*Text under study:*
╔══

Why are salaries compared to international levels in other sectors of the economy, but when health care related salaries compared people are told, oh but this is NHS. Employees are not slaves as shown by the massive vacancies, other countries are gaining highly trained staff without having to train them! But like what we do to the third world, maybe that makes us the 2nd world?
 
30 years ago.....
I truly hope the UK can sort itself out regarding the NHS but I just don't think it's ever going to happen.
Brits generally are too stupid to help themselves I dunno why, we ruled the world once.....

Boomers got everything handed to them on a plate thanks to them post world war 2 socialism and then immediately wanted to pretend it was all purely their own hard work, so scrapped everything that helped them, and now blame the next generation for not being as hard working as them.

As such this country needs to die a death, or face generational warfare.

I genuinely love all these stories about boomers getting hurt and not receiving decent treatment, because they voted to underfund it time and time again.
 
Last edited:
Boomers got everything handed to them on a plate thanks to them post world war 2 socialism and then immediately wanted to pretend it was all purely their own hard work, so scrapped everything that helped them, and now blame the next generation for not being as hard working as them.

As such this country needs to die a death, or face generational warfare.

I genuinely love all these stories about boomers getting hurt and not receiving decent treatment, because they voted to underfund it time and time again.
What a load of ******* ********!
 
When people talk about "generational warfare" I always wonder what they're imagining? Like are you expecting people to take up arms against their grandmothers?

Similar to class warfare. Not all war is a hot war with arms.

Economic warfare is a very real thing. The elderly should be stripped of asset hoarding, bedroom tax for anyone over 60+ living alone in a 3 bed house, or forced asset seizure to cover care home stays, for instance. Gently encourage the redistribution of wealth to the younger generations.

╚══

Saved entries
╔══

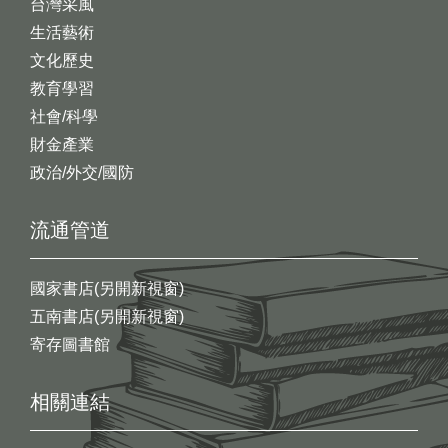
台灣采風
生活藝術
文化歷史
教育學習
社會/科學
財金產業
政治/外交/國防
流通管道
國家書店(另開新視窗)
五南書店(另開新視窗)
寄存圖書館
相關連結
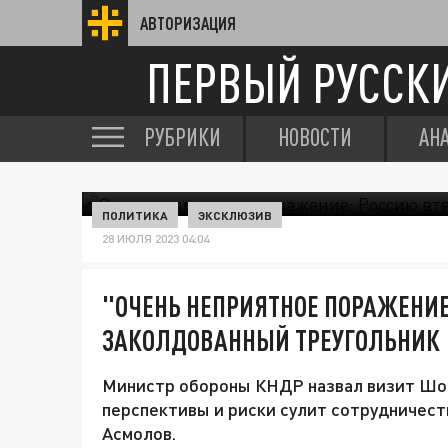
АВТОРИЗАЦИЯ
ПЕРВЫЙ РУССК
РУБРИКИ
НОВОСТИ
АН
ПОЛИТИКА
ЭКСКЛЮЗИВ
28 ИЮЛЯ 2023 04:04
"ОЧЕНЬ НЕПРИЯТНОЕ ПОРАЖЕНИЕ
ЗАКОЛДОВАННЫЙ ТРЕУГОЛЬНИК
Министр обороны КНДР назвал визит Шо
перспективы и риски сулит сотрудничест
Асмолов.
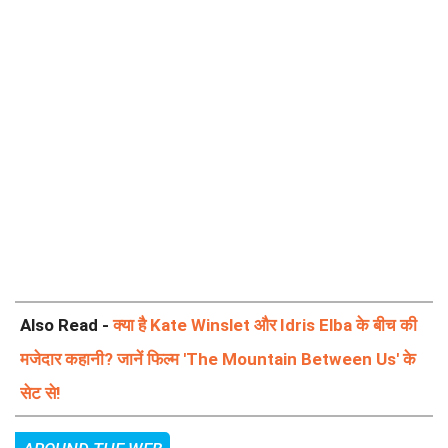
Also Read -
क्या है Kate Winslet और Idris Elba के बीच की
मजेदार कहानी? जानें फिल्म 'The Mountain Between Us' के
सेट से!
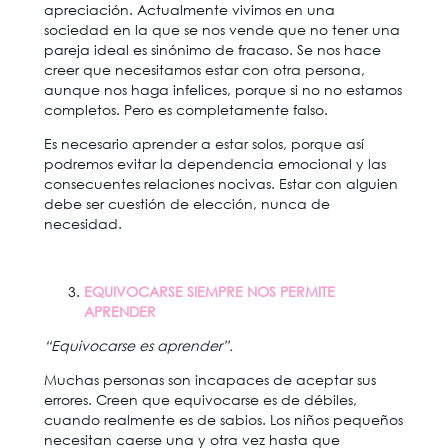
apreciación. Actualmente vivimos en una
sociedad en la que se nos vende que no tener una
pareja ideal es sinónimo de fracaso. Se nos hace
creer que necesitamos estar con otra persona,
aunque nos haga infelices, porque si no no estamos
completos. Pero es completamente falso.
Es necesario aprender a estar solos, porque así
podremos evitar la dependencia emocional y las
consecuentes relaciones nocivas. Estar con alguien
debe ser cuestión de elección, nunca de
necesidad.
EQUIVOCARSE SIEMPRE NOS PERMITE
APRENDER
“Equivocarse es aprender”.
Muchas personas son incapaces de aceptar sus
errores. Creen que equivocarse es de débiles,
cuando realmente es de sabios. Los niños pequeños
necesitan caerse una y otra vez hasta que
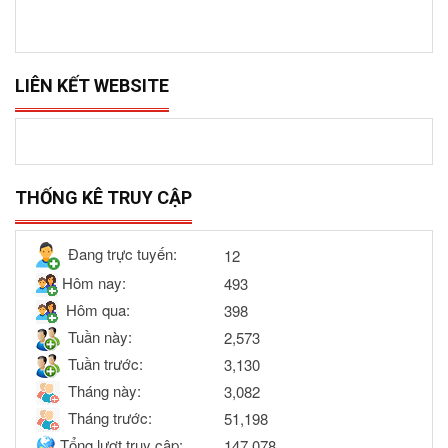
LIÊN KẾT WEBSITE
THỐNG KÊ TRUY CẬP
Đang trực tuyến:
12
Hôm nay:
493
Hôm qua:
398
Tuần này:
2,573
Tuần trước:
3,130
Tháng này:
3,082
Tháng trước:
51,198
Tổng lượt truy cập:
147,078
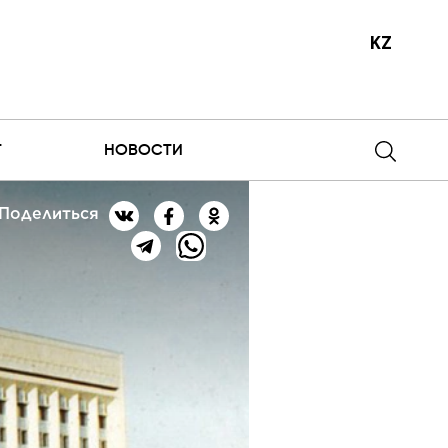
KZ
Т
НОВОСТИ
Поделиться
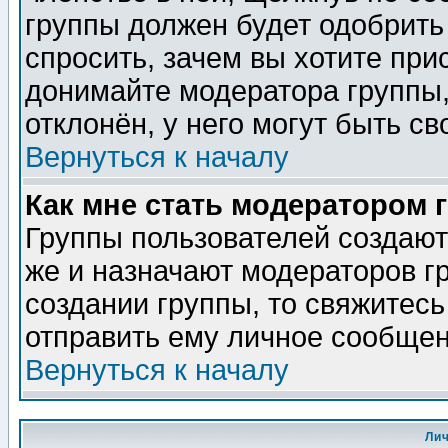
группы должен будет одобрить 
спросить, зачем вы хотите при
донимайте модератора группы,
отклонён, у него могут быть св
Вернуться к началу
Как мне стать модератором 
Группы пользователей создаю
же и назначают модераторов г
создании группы, то свяжитес
отправить ему личное сообщен
Вернуться к началу
Ли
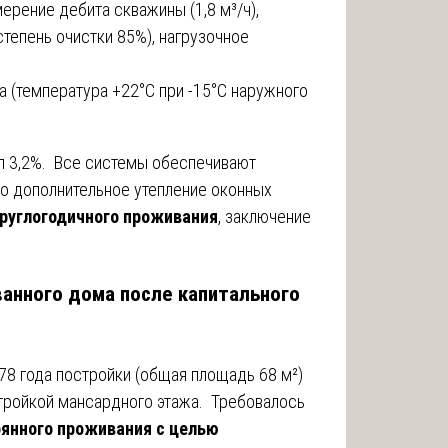
ерение дебита скважины (1,8 м³/ч),
тепень очистки 85%), нагрузочное
 (температура +22°C при -15°C наружного
л 3,2%. Все системы обеспечивают
о дополнительное утепление оконных
круглогодичного проживания
, заключение
ованного дома после капитального
8 года постройки (общая площадь 68 м²)
тройкой мансардного этажа. Требовалось
оянного проживания с целью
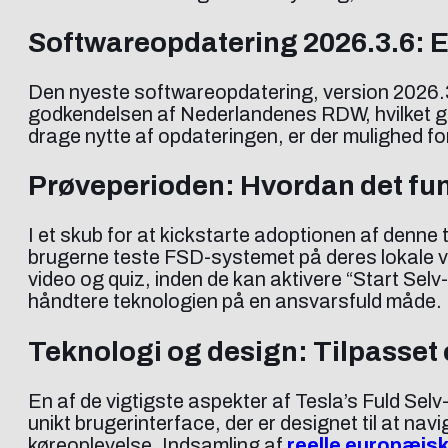
Softwareopdatering 2026.3.6: E
Den nyeste softwareopdatering, version 2026.3.6,
godkendelsen af Nederlandenes RDW, hvilket gør
drage nytte af opdateringen, er der mulighed fo
Prøveperioden: Hvordan det fu
I et skub for at kickstarte adoptionen af denne 
brugerne teste FSD-systemet på deres lokale ve
video og quiz, inden de kan aktivere “Start Selv-
håndtere teknologien på en ansvarsfuld måde.
Teknologi og design: Tilpasset
En af de vigtigste aspekter af Tesla’s Fuld Sel
unikt brugerinterface, der er designet til at na
køreoplevelse. Indsamling af
reelle europæis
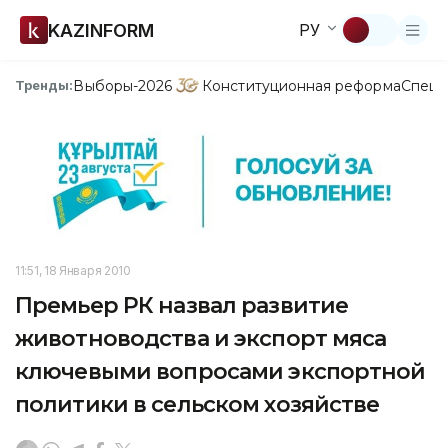
KAZINFORM
РУ
Выборы-2026
Конституционная реформа
Спецп
Тренды:
11:51, 18 Января 2010
Премьер РК назвал развитие
животноводства и экспорт мяса
ключевыми вопросами экспортной
политики в сельском хозяйстве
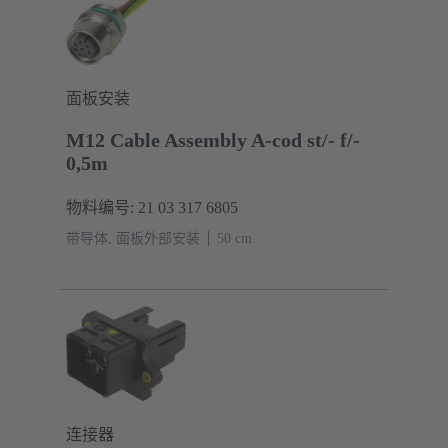
面板安装
M12 Cable Assembly A-cod st/- f/-
0,5m
物料编号: 21 03 317 6805
带导体, 面板外部安装
‌50 cm
连接器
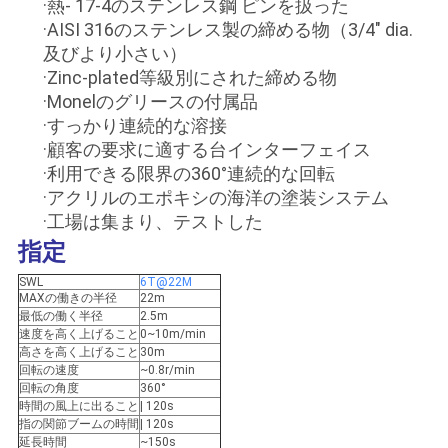
US
·熱- 17-4のステンレス鋼 ピンを扱った
·AISI 316のステンレス製の締める物（3/4" dia.
及びより小さい）
地
·Zinc-plated等級別にされた締める物
·Monelのグリースの付属品
図
·すっかり連続的な溶接
·顧客の要求に適する台インターフェイス
·利用できる限界の360°連続的な回転
プ
·アクリルのエポキシの海洋の塗装システム
ラ
·工場は集まり、テストした
指定
イ
SWL
6T@22M
バ
MAXの働きの半径
22m
最低の働く半径
2.5m
速度を高く上げること
0~10m/min
シ
高さを高く上げること
30m
回転の速度
~0.8r/min
ー
回転の角度
360°
時間の風上に出ること
| 120s
ポ
指の関節ブームの時間
| 120s
延長時間
~150s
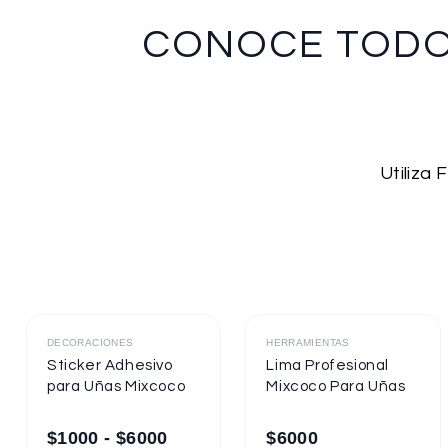
CONOCE TOD
Utiliza
Destacado
Destacado
DECORACIONES
HERRAMIENTAS
Sticker Adhesivo
Lima Profesional
para Uñas Mixcoco
Mixcoco Para Uñas
$
1000
-
$
6000
$
6000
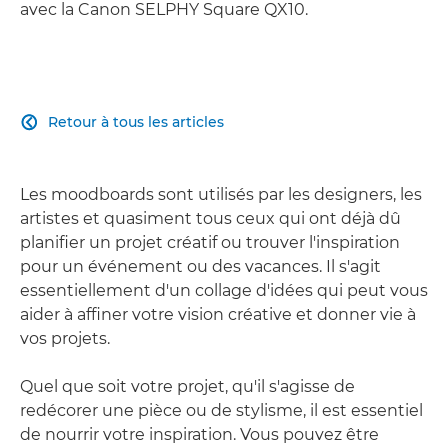
avec la Canon SELPHY Square QX10.
Retour à tous les articles

Les moodboards sont utilisés par les designers, les
artistes et quasiment tous ceux qui ont déjà dû
planifier un projet créatif ou trouver l'inspiration
pour un événement ou des vacances. Il s'agit
essentiellement d'un collage d'idées qui peut vous
aider à affiner votre vision créative et donner vie à
vos projets.
Quel que soit votre projet, qu'il s'agisse de
redécorer une pièce ou de stylisme, il est essentiel
de nourrir votre inspiration. Vous pouvez être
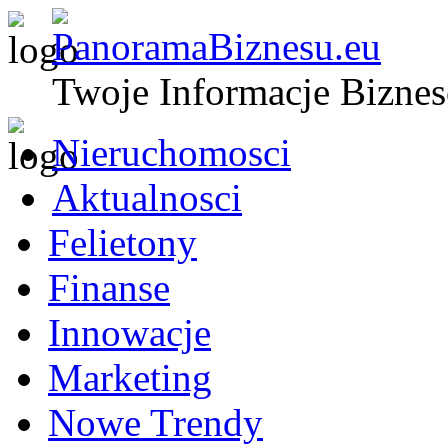
Twoje Informacje Bizne
Nieruchomosci
Aktualnosci
Felietony
Finanse
Innowacje
Marketing
Nowe Trendy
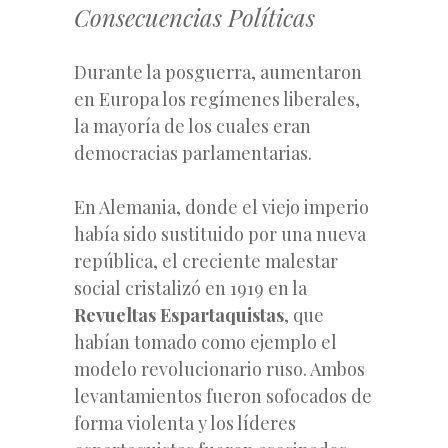
Consecuencias Políticas
Durante la posguerra, aumentaron
en Europa los regímenes liberales,
la mayoría de los cuales eran
democracias parlamentarias.
En Alemania, donde el viejo imperio
había sido sustituido por una nueva
república, el creciente malestar
social cristalizó en 1919 en la
Revueltas Espartaquistas
, que
habían tomado como ejemplo el
modelo revolucionario ruso. Ambos
levantamientos fueron sofocados de
forma violenta y los líderes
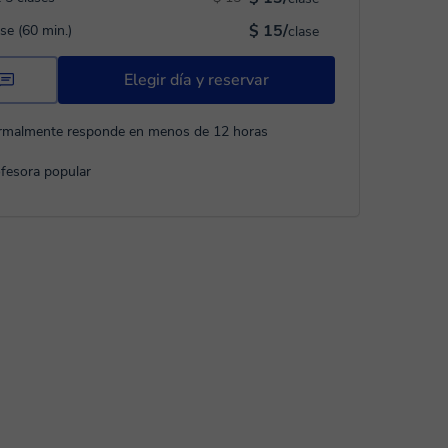
$ 15/
ase (60 min.)
clase
Elegir día y reservar
rmalmente responde en menos de 12 horas
fesora popular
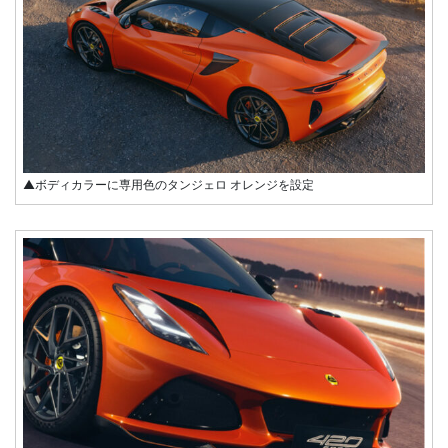
▲ボディカラーに専用色のタンジェロ オレンジを設定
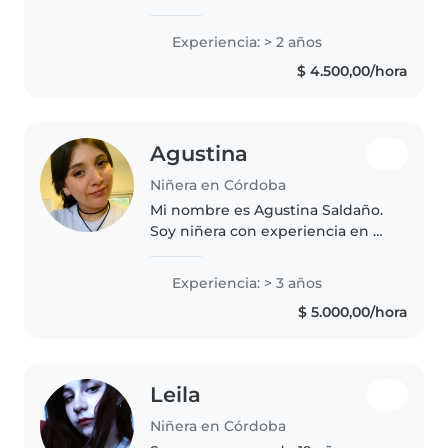
niños pequeños, preescolares y
escolares. Me encanta leer, la
Experiencia: > 2 años
música y los juegos. Me adapto
$ 4.500,00/hora
fácilmente a niños con
necesidades..
Agustina
Niñera en Córdoba
Mi nombre es Agustina Saldaño.
Soy niñera con experiencia en el
cuidado de recién nacidos hasta
niños de 5 años. Me considero
Experiencia: > 3 años
una persona responsable,
$ 5.000,00/hora
paciente y cariñosa. Tengo
experiencia..
Leila
Niñera en Córdoba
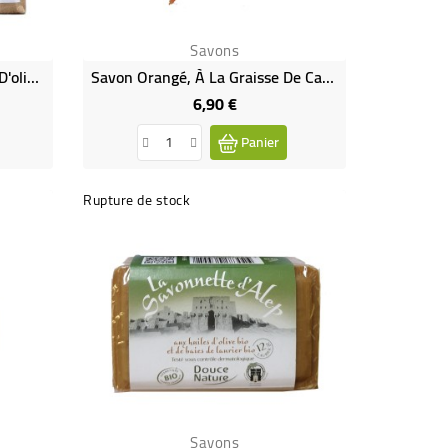
Savons
Copeaux De Savons À L'huile D'olive Bio - Nature & Progres
Savon Orangé, À La Graisse De Canard
6,90 €
Prix
Panier
Rupture de stock
Savons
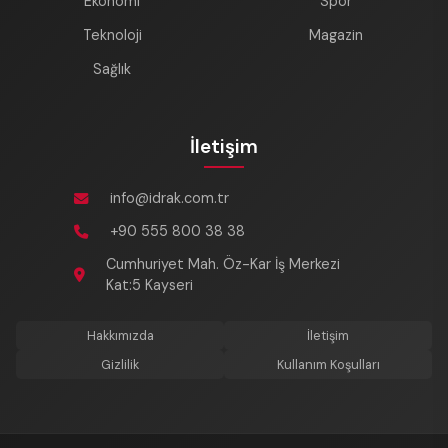
Ekonomi
Spor
Teknoloji
Magazin
Sağlık
İletişim
info@idrak.com.tr
+90 555 800 38 38
Cumhuriyet Mah. Öz-Kar İş Merkezi
Kat:5 Kayseri
Hakkımızda
İletişim
Gizlilik
Kullanım Koşulları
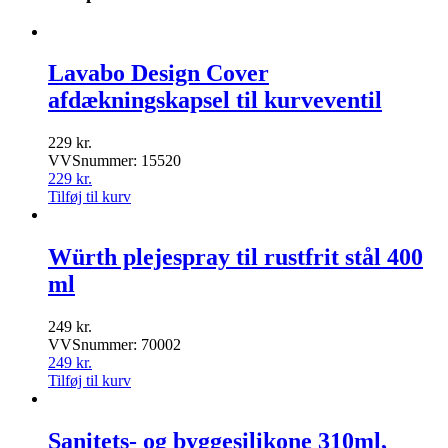
Lavabo Design Cover
afdækningskapsel til kurveventil
229
kr.
VVSnummer: 15520
229
kr.
Tilføj til kurv
Würth plejespray til rustfrit stål 400
ml
249
kr.
VVSnummer: 70002
249
kr.
Tilføj til kurv
Sanitets- og byggesilikone 310ml,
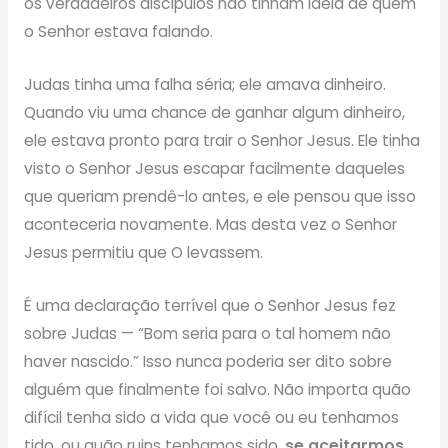
os verdadeiros discípulos não tinham ideia de quem
o Senhor estava falando.
Judas tinha uma falha séria; ele amava dinheiro.
Quando viu uma chance de ganhar algum dinheiro,
ele estava pronto para trair o Senhor Jesus. Ele tinha
visto o Senhor Jesus escapar facilmente daqueles
que queriam prendê-lo antes, e ele pensou que isso
aconteceria novamente. Mas desta vez o Senhor
Jesus permitiu que O levassem.
É uma declaração terrível que o Senhor Jesus fez
sobre Judas — “Bom seria para o tal homem não
haver nascido.” Isso nunca poderia ser dito sobre
alguém que finalmente foi salvo. Não importa quão
difícil tenha sido a vida que você ou eu tenhamos
tido, ou quão ruins tenhamos sido,
se aceitarmos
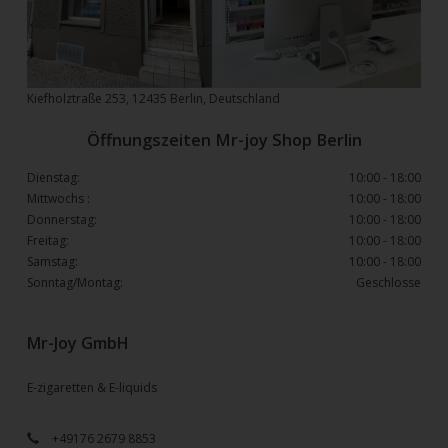
Kiefholztraße 253, 12435 Berlin, Deutschland
Öffnungszeiten Mr-joy Shop Berlin
Dienstag:
10:00 - 18:00
Mittwochs :
10:00 - 18:00
Donnerstag:
10:00 - 18:00
Freitag:
10:00 - 18:00
Samstag:
10:00 - 18:00
Sonntag/Montag:
Geschlosse
Mr-Joy GmbH
E-zigaretten & E-liquids
+49176 2679 8853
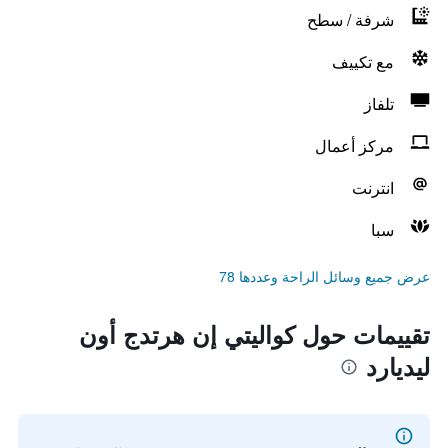
شرفة / سطح
مع تكييف
تلفاز
مركز أعمال
انترنت
سبا
عرض جميع وسائل الراحة وعددها 78
تقييمات حول كواليتي إن هرتدج أون
ليديارد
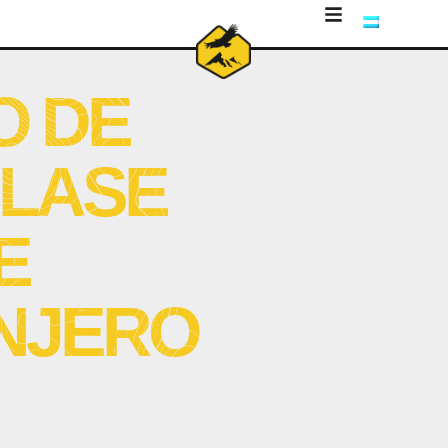
O DE
CLASE
E
NJERO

╚══

*Tasks:*
**a.** According to the thread, what are other countries gaining without having to train them?
**b.** Please write out everything in the thread from "What a load" down to "against their grandmothers?", keeping every word and mark unchanged.

*Numbered responses:*
**a.** Highly trained staff.

**b.**
What a load of ******* ********!
 
When people talk about "generational warfare" I always wonder what they're imagining? Like are you expecting people to take up arms against their grandmothers?